Ben Milton makes his home on a hill in Oregon with a wife and the lonesome ghosts of a dozen boardgame prototypes.

  • Movies, music, paint­ings, lit­er­a­ture and so on are sin­gle, uni­fied expe­ri­ences. They are care­fully defined, cir­cum­scribed, fin­ished. Games are not. Games are a mas­sive array of pos­si­ble expe­ri­ences, some pro­found, some banal, some frankly irri­tat­ing.” Nonsense! You lit­er­ally just wrote about how many peo­ple don’t bother to com­plete Magnolia!

    • Ben Milton

      Which part is non­sense? I don’t think I’m fol­low­ing your objec­tion.

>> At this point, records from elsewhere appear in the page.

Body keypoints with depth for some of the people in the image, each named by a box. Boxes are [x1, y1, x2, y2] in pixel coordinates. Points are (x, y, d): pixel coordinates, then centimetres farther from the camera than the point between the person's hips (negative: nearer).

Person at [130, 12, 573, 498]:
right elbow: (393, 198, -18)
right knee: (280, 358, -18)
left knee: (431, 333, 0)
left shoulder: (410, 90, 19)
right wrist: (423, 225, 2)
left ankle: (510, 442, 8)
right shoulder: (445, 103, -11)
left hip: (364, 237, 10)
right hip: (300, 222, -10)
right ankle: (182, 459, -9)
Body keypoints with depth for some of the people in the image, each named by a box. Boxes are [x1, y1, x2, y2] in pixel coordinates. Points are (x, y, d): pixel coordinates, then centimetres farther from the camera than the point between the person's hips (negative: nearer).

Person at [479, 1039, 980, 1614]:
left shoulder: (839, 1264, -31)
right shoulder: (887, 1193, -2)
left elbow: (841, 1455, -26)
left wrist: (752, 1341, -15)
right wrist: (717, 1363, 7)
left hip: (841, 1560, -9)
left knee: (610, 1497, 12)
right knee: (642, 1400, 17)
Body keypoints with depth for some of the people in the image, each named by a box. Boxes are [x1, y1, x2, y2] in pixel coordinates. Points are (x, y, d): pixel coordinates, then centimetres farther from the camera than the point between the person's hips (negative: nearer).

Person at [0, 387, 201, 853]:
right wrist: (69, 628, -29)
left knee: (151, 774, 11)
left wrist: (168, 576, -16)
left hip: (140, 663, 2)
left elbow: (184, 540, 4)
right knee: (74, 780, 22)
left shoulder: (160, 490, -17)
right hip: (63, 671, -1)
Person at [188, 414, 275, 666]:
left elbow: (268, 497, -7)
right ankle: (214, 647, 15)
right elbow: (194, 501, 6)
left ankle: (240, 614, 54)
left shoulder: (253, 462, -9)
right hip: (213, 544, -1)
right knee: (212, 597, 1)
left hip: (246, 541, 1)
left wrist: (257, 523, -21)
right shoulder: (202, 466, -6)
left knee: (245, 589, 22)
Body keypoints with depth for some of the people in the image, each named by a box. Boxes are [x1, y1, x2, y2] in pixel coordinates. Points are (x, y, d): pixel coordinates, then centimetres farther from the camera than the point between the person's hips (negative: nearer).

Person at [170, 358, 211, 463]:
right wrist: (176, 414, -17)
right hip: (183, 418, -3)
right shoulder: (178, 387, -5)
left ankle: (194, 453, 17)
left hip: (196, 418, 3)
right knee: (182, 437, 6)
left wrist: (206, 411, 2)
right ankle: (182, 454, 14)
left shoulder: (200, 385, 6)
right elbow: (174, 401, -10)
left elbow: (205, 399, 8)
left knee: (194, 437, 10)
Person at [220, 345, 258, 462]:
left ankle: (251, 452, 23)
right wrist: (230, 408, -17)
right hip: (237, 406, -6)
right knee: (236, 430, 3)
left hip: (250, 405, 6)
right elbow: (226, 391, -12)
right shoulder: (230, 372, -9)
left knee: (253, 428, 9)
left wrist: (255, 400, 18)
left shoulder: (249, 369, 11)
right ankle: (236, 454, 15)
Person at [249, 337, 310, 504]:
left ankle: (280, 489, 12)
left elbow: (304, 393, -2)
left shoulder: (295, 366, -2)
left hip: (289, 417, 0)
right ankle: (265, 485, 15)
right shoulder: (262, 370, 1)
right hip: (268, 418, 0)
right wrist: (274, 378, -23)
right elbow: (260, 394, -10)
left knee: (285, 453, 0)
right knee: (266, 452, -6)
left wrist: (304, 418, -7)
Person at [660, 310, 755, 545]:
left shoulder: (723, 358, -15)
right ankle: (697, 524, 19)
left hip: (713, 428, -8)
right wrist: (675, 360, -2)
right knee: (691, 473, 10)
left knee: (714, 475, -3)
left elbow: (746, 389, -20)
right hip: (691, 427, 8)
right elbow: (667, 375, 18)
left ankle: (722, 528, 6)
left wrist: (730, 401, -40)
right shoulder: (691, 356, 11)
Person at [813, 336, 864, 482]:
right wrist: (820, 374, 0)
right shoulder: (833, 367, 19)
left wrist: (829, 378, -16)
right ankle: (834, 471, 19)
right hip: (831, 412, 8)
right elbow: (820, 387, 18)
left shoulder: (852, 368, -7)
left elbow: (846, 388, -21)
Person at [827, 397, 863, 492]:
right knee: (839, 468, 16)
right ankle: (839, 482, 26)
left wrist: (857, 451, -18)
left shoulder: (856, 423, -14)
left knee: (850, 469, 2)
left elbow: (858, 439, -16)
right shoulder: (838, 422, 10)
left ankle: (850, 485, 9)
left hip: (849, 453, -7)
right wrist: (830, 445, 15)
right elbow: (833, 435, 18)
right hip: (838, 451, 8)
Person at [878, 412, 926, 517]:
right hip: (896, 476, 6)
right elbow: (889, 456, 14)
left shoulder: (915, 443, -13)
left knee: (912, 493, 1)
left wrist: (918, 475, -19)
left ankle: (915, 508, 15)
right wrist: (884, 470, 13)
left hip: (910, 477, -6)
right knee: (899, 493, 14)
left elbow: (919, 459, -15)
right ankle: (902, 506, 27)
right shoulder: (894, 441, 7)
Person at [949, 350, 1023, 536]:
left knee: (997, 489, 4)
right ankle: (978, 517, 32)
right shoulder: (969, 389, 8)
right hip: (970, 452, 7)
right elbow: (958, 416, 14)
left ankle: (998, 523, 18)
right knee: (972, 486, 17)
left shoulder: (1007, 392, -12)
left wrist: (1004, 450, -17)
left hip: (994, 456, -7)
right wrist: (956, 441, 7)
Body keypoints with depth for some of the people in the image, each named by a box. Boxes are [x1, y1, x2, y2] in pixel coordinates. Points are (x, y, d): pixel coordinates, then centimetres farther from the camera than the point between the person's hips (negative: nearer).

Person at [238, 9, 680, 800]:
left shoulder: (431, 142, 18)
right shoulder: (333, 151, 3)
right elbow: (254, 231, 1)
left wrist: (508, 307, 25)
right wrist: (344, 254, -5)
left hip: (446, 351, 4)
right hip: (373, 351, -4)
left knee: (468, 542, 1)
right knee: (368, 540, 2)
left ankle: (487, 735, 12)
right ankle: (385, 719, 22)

  • Ben, this is a really inter­est­ing arti­cle — The inter­sec­tion between video games, rules and art is one that I’m really inter­ested in. Approaching it from the side of being a visual artist who is also a gamer, I’ve found that con­fu­sion about games and art is hardly new. For instance, I just fin­ished an amaz­ing book called “Marcel Duchamp: The Art Of Chess” which looks at the inter­sec­tion between Duchamp’s artis­tic pro­duc­tion and his life­long obses­sion with chess. The really cru­cial ele­ment that they bring up is that the kind of art pro­duced in rela­tion to games tends to be of a speci­fic vari­ety, which relies on what you might term men­tal mech­a­nisms — that is, in chess, the pieces them­selves are not the game. Instead, the rule set inside your head is the game. For instance, great chess play­ers can play with­out the board quite eas­ily and there is a whole set of nota­tion that can give you the aes­thet­ics and moves of a game with­out any board or pieces. The hypoth­e­sis is that this love of chess as a men­tal mech­a­nism is par­tially respon­si­ble for why he was one of the early devel­op­ers of what we now call “con­cep­tual art.” In the same way, much game crit­i­cism seems to be focused on the tangible/visual ele­ments of the game or the emo­tional responses. Instead of these two more “aes­thetic” and “expres­sion­is­tic” modes of think­ing about art (and games) — this notion that Duchamp devel­oped becomes a third stream of a way to expe­ri­ence and cri­tique art: by look­ing at the way the men­tal sys­tem inter­acts with itself your mind. The work of Duchamp is directly what you’re speak­ing about with the “mas­sive array of pos­si­ble expe­ri­ences.” (John Cage as well was very inter­ested in game sys­tems as well as gen­er­a­tive meth­ods for his works of art. After all, what could be more Dungeons & Dragons than rolling dice to deter­mine the way a song goes!) My point isn’t to belit­tle the con­tem­po­rary dialog, but instead to show that the inter­face of games and art has been quite long and quite bumpy.

    • Ben Milton

      Thanks, Eron, that was fas­ci­nat­ing. I’m gonna have to read up about Marcel Duchamp, as those issues are exactly the kind of thing I’m inter­ested in. I’ve got­ten into argu­ments with friends over whether rules are art, and ended up defend­ing them on the basis that the sys­tem of rules that com­prise them can be a thing of beauty in itself. I’m not so sure now. While I def­i­nitely know of some rule sets I would describe as beau­ti­ful, such as Go, I haven’t encoun­tered a rule set that has ever struck me as great art in itself, per­haps due to their prac­ti­cal nature. I’ve begun look­ing at game design more as a craft than an art, in that it’s ordered to an end other then itself. And it seems to me that things made for their own sake rather than for a prac­ti­cal end tend to be the most good/true/beautiful. As I men­tioned above, it does seem that there is room for great art in games though, if you con­sider an actual instance of play rather than the rules. I’ve been struck how great chess or Go play­ers, when com­ment­ing on a master-level game, will say that a par­tic­u­lar move was pro­found, in much the same way that a critic would look at a great work of art. It’s those indi­vid­ual, incar­nated instances that peo­ple admire. I’m com­ing to believe that game design is the design of art forms, rather than art works.